Excerpted text:
The sea asparagus is a crunchy, refreshing wild plant that likes to thrive near the sea. It tastes salty with a slightly peppery aroma – and not least because of this, it is currently conquering gourmet temples around the world. Sea asparagus is also packed with minerals such as sodium, potassium, magnesium, and calcium and is an excellent source of essential iodine.
Sea Asparagus – Salt-rich plant from the coastal regions
Samphire or Salicornia, as sea asparagus is also called, loves it moist and salty. Accordingly, it is found near the coast, for example on the North and Baltic Seas and on the Atlantic coast. However, this rather unknown delicacy is native to almost all temperate coastal regions of the northern hemisphere, including Canada, China, and Russia, to name just a few countries.
However, German sea asparagus is rarely available commercially, since its main German distribution area, the Wadden Sea is often a nature reserve. Mostly you get the sea vegetables from France or the Netherlands.
Sea asparagus is one of the few plants that doesn’t mind salt. Twice a day at high tide it is washed over by the salty waves and during this time it absorbs many of the minerals and trace elements contained in the seawater. Samphire also accumulates a lot of sea salt during this time, giving it a salty taste, and making it the perfect and healthy alternative to salt.
Only the fleshy, above-ground part of the plant is used for culinary purposes. Harvest time is from May to August. Samphire is now offered fresh in the harvest season at many fish markets and in numerous fish shops. You can also buy it pickled or dried. Far from the coast, sea asparagus is also available in the market halls of the big cities or in some delicatessens.

Geospatial object listing tasks:
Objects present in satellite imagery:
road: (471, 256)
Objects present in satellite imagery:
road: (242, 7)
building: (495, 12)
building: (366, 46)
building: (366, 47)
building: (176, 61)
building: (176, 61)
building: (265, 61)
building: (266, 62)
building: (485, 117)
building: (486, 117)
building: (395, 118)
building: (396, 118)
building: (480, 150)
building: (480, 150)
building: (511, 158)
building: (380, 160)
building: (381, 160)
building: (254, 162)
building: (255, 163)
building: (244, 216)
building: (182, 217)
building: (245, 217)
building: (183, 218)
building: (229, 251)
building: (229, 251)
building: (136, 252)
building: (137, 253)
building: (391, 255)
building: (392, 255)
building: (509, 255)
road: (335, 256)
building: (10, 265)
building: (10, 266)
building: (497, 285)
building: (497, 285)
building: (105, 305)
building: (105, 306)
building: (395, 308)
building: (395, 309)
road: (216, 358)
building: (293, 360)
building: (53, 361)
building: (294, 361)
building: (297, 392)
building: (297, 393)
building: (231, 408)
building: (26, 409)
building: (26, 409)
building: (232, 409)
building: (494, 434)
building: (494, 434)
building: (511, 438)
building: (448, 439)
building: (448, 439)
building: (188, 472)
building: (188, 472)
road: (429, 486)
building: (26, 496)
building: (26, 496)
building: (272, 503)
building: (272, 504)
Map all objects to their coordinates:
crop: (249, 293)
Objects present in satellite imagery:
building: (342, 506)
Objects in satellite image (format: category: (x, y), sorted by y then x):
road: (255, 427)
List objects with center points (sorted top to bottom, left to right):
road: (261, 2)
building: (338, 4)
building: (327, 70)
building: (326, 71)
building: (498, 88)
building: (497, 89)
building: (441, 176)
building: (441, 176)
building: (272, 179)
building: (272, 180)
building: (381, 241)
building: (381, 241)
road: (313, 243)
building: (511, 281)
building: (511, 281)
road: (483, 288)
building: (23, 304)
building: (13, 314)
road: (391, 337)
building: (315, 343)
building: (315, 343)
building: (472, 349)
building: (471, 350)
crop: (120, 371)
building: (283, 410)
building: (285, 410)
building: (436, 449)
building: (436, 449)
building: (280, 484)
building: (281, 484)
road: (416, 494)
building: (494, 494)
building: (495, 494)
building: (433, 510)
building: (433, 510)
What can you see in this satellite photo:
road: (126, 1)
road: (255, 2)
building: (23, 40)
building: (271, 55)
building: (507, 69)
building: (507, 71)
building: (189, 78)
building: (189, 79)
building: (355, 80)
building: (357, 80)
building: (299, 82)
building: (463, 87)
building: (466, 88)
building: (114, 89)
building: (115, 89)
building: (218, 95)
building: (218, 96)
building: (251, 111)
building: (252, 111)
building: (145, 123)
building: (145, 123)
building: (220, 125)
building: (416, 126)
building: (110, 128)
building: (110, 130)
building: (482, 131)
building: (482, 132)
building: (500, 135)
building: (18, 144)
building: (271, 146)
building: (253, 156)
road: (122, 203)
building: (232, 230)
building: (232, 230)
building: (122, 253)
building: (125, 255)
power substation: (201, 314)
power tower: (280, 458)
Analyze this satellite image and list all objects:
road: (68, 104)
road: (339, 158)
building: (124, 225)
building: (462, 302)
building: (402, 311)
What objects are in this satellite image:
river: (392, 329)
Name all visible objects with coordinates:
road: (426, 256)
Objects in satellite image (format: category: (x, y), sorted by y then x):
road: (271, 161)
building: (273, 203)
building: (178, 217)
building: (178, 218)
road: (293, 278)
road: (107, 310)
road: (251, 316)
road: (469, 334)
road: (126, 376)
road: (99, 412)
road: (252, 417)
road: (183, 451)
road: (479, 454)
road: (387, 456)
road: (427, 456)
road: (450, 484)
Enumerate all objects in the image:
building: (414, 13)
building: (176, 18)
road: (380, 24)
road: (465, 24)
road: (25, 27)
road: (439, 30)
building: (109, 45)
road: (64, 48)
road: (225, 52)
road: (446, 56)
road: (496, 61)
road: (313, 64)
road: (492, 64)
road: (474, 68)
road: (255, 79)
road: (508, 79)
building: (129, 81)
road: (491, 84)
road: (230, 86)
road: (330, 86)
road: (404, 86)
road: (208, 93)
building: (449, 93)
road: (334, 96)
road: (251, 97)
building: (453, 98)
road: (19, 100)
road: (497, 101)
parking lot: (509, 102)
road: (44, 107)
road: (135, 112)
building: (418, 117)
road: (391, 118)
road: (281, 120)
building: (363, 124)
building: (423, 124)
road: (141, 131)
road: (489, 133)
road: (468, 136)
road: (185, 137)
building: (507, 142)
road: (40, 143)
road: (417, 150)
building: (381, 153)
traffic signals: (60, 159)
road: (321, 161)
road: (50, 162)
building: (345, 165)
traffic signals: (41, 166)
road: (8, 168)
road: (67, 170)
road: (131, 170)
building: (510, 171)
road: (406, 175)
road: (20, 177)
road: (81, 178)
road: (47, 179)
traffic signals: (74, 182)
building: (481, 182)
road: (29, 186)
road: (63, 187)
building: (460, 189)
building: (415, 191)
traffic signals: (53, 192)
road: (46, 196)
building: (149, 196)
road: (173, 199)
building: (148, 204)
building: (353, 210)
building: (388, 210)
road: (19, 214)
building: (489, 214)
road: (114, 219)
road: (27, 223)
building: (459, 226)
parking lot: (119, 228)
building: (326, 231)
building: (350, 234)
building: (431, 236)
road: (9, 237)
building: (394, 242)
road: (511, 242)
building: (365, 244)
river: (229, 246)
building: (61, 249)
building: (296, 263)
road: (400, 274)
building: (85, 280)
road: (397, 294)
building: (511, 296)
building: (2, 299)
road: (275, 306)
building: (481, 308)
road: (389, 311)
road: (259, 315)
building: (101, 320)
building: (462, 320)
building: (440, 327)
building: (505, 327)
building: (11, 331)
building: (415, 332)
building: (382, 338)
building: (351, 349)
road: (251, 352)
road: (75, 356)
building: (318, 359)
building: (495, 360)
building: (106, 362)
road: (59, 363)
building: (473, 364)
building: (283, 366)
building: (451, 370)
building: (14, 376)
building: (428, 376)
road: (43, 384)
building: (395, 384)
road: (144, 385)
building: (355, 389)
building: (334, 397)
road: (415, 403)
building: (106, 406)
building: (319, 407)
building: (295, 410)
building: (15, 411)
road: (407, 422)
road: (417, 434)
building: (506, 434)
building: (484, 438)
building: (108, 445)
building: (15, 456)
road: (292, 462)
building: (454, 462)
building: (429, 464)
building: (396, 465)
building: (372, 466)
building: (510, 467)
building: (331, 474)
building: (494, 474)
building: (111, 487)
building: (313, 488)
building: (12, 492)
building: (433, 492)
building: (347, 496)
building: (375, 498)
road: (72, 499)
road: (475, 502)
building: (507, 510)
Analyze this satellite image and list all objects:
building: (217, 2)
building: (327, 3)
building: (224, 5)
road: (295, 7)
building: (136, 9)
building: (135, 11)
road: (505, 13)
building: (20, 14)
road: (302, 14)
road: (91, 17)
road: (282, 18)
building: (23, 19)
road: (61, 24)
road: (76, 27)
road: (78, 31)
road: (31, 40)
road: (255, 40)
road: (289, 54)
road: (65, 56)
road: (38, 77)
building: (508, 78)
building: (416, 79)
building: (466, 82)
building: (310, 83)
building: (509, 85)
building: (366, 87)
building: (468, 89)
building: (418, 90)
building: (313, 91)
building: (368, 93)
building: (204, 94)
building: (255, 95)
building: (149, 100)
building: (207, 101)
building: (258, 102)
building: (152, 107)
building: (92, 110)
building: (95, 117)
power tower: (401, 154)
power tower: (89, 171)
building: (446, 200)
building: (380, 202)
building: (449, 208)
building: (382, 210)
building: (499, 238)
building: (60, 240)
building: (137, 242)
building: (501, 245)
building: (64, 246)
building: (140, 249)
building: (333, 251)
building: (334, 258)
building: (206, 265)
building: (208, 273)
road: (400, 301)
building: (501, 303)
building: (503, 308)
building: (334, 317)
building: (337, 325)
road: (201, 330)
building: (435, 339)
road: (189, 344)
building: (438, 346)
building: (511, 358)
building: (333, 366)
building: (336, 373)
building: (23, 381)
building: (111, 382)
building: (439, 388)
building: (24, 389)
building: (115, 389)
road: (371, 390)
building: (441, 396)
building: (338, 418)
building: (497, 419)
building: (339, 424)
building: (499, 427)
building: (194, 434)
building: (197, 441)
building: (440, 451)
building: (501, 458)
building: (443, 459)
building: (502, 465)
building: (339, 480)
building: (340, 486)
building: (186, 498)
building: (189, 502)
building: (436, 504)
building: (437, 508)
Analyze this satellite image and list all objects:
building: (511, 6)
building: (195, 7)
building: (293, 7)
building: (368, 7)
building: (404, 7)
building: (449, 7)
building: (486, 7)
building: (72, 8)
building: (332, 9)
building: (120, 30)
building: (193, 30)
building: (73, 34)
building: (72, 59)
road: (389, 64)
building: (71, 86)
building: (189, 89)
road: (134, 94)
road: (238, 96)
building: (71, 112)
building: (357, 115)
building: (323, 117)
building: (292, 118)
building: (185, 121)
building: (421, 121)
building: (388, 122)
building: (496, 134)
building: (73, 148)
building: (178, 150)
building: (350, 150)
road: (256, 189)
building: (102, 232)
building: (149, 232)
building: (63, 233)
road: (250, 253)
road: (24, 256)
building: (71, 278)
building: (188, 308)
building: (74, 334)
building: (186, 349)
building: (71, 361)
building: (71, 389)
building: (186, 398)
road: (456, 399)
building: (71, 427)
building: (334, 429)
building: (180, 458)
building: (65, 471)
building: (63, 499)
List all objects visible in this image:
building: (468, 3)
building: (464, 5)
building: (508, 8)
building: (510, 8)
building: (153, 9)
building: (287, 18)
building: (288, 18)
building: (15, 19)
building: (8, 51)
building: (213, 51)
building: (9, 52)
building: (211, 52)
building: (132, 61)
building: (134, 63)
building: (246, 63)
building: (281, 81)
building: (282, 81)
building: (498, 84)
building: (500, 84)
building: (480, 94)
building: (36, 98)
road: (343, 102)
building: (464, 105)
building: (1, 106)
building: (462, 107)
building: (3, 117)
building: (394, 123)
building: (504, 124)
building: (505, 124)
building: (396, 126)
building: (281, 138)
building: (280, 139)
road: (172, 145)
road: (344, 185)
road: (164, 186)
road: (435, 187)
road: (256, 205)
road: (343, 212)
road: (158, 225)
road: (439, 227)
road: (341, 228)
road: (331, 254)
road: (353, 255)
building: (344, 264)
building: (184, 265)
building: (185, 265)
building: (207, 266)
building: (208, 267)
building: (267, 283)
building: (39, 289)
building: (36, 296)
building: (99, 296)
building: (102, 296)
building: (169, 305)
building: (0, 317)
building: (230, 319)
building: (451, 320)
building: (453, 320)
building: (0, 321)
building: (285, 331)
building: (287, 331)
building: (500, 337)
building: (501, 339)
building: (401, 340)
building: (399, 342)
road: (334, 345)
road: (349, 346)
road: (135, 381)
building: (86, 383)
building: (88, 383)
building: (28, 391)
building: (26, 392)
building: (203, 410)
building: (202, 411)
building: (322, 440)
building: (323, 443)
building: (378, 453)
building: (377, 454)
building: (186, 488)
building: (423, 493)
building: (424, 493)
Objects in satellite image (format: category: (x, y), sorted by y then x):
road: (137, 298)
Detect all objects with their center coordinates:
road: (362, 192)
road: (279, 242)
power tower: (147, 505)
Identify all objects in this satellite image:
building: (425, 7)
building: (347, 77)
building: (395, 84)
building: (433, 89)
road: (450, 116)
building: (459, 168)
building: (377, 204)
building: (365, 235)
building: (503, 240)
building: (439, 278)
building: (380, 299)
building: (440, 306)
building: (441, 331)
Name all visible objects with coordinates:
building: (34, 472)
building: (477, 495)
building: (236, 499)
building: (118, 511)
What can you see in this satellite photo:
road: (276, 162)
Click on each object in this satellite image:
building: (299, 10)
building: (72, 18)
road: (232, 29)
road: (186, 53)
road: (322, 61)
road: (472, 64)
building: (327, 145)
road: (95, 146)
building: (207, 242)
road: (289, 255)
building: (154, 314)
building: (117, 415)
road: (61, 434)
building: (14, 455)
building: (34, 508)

Exercises:
(1) Answer these questions using the sea asparagus text:
(a) Which minerals is sea asparagus said to be packed with?
(b) When is the harvest time for sea asparagus?
(c) From which countries do buyers mostly get the sea vegetables?
(2) In the sea asparagus text, rewrite the passage starting at "Sea Asparagus –" and ending at "a few countries.", replacing "delicacy" with "rarity".
(3) Carry on the sea asparagus text from the point where it stops.

Exercise responses:
(1)
(a) Sodium, potassium, magnesium, and calcium.
(b) From May to August.
(c) France or the Netherlands.

(2)
Sea Asparagus – Salt-rich plant from the coastal regions
Samphire or Salicornia, as sea asparagus is also called, loves it moist and salty. Accordingly, it is found near the coast, for example on the North and Baltic Seas and on the Atlantic coast. However, this rather unknown rarity is native to almost all temperate coastal regions of the northern hemisphere, including Canada, China, and Russia, to name just a few countries.

(3)
Sea asparagus – The nutrients
Like most wild green vegetables, 100 g of sea asparagus contains a lot of water, only a few calories (35 kcal (147 kJ)), and hardly any fat:
100 grams of sea asparagus contain:
- 0.6 grams of fat
- 4.4 grams of carbohydrates
- 6.8 grams of dietary fiber
- 2.6 grams of protein
Sea asparagus – the ingredients
Although sea asparagus has also been used as a food for centuries, little is known about its specific mineral content.
However, since it is rich in various minerals and trace elements, its ashes were also used in glass production in the past to lower the boiling point of the glass. Studies of the ash now show that it consists of 85% valuable minerals and contains a lot of bioavailable iodine.
The following minerals were found in the ash from sea asparagus, with the first-mentioned minerals occurring in the highest concentration and the latter in the lowest.
- Sodium: Sodium is important for cell health. Together with potassium, it regulates the water balance and ensures a healthy heart.
- Potassium: Potassium is important for cell communication, water balance, and heart health.
- Magnesium: The main task of magnesium is to ensure the smooth functioning of our muscles. A deficiency manifests itself in tremors, cramps, and cardiac arrhythmias.
- Iodine: Iodine is primarily required for the formation of thyroid hormones and is one of the essential trace elements. More on the effects of iodine in the next chapter.
- Sulfur: Sulfur has a detoxifying effect, ensures a healthy immune system, is involved in the construction of many proteins and enzymes, has an anti-inflammatory effect, and is required for insulin production.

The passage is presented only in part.